Authors: Fratamico, Pina; Bosilevac, Joseph - Mick; Schmidt, John

Submitted to: Ensuring safety and quality in the production of beef
Publication Type: Book / Chapter
Publication Acceptance Date: 7/30/2016
Publication Date: 3/31/2017
Citation: Fratamico, P.M., Bosilevac, J.M., Schmidt, J.W. 2017. Methods for detecting pathogens in the beef food chain: an overview. In: Acuff, G., Dickson, J. Ensuring safety and quality in the production of beef. Volume 1: Safety. Cambridge, UK: Burleigh Dobbs Science. p.35-51.

Interpretive Summary:

Technical Abstract: The main food-borne pathogens of concern in the beef chain are Shiga toxin-producing Escherichia coli (STEC) and Salmonella.

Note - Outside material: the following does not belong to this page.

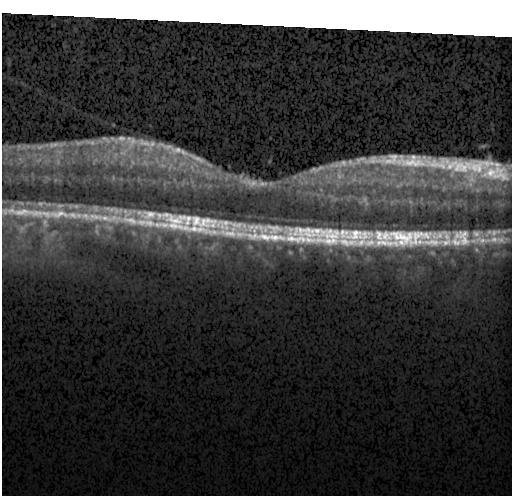
Fovea-centered, OCT line scan, spectral-domain OCT, acquired on a Heidelberg Spectralis — Macular OCT: neither CNV, DME, nor drusen.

Other pathogens, including Listeria monocytogenes and Campylobacter spp. may also be present and pose contamination concerns in both the cattle production environment and beef products. Furthermore, the occurrence and development of antimicrobial resistant (AMR) pathogens in the beef chain is a concern, and accurate methods for testing for resistance to antibiotics are of importance in human medicine and are of high priority in animal agriculture. Food safety regulations and the food industry have relied on microbiological testing for ensuring the safety of meat and other foods; however, traditional culture-based methods are laborious and time consuming. Rapid methods, including nucleic acid-, immunologic-, and biosensor-based techniques can be very sensitive and specific and provide more timely information regarding the presence of pathogens in the beef chain. Research is being directed toward development of techniques for sample processing to recover and concentrate target pathogens from food samples in efforts to shorten or eliminate the enrichment step to achieve real-time of near real-time detection during food processing. Recent advances in next generation sequencing technologies are allowing the development of culture-independent methods for pathogen detection and characterization. Whole genome sequencing (WGS) is currently being employed for epidemiological investigations, and in conjunction with robust bioinformatic pipelines, the usefulness of WGS for distinguishing and tracking pathogens, including STEC and Salmonella, to the source level, including specific farms, facilities, and foods is being revealed.